━━━ RAW DATA ━━━

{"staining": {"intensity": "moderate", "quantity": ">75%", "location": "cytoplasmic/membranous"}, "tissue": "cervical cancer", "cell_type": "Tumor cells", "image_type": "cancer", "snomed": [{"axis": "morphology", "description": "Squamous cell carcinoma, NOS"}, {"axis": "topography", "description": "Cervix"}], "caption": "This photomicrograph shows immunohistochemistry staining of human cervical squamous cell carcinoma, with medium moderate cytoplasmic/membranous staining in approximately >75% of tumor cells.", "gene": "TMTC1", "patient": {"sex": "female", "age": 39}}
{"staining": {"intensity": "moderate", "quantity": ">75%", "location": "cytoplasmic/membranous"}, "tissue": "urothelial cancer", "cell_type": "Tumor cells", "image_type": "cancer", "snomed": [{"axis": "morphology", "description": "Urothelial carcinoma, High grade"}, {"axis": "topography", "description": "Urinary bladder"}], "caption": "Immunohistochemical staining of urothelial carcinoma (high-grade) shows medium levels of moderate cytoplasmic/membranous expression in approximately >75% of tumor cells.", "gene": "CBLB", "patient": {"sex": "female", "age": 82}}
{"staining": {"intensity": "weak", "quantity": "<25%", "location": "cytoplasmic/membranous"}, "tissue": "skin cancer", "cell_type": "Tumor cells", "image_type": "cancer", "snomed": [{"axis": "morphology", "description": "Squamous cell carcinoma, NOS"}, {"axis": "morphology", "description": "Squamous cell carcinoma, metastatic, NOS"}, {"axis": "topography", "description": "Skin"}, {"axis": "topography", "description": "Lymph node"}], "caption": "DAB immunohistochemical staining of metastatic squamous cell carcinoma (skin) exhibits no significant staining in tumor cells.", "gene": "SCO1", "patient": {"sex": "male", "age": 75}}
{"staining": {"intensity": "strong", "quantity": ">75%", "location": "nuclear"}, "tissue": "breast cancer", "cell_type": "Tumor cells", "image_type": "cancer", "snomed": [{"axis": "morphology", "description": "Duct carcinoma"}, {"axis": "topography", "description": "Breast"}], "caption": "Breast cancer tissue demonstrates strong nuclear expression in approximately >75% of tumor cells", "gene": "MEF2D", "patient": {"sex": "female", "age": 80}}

━━━

**EXERCISE DETAILS:** Repeat exactly, and only, the run of lines from the start of the material above through the line that holds "staining of urothelial".

**TASK RESULT:**
{"staining": {"intensity": "moderate", "quantity": ">75%", "location": "cytoplasmic/membranous"}, "tissue": "cervical cancer", "cell_type": "Tumor cells", "image_type": "cancer", "snomed": [{"axis": "morphology", "description": "Squamous cell carcinoma, NOS"}, {"axis": "topography", "description": "Cervix"}], "caption": "This photomicrograph shows immunohistochemistry staining of human cervical squamous cell carcinoma, with medium moderate cytoplasmic/membranous staining in approximately >75% of tumor cells.", "gene": "TMTC1", "patient": {"sex": "female", "age": 39}}
{"staining": {"intensity": "moderate", "quantity": ">75%", "location": "cytoplasmic/membranous"}, "tissue": "urothelial cancer", "cell_type": "Tumor cells", "image_type": "cancer", "snomed": [{"axis": "morphology", "description": "Urothelial carcinoma, High grade"}, {"axis": "topography", "description": "Urinary bladder"}], "caption": "Immunohistochemical staining of urothelial carcinoma (high-grade) shows medium levels of moderate cytoplasmic/membranous expression in approximately >75% of tumor cells.", "gene": "CBLB", "patient": {"sex": "female", "age": 82}}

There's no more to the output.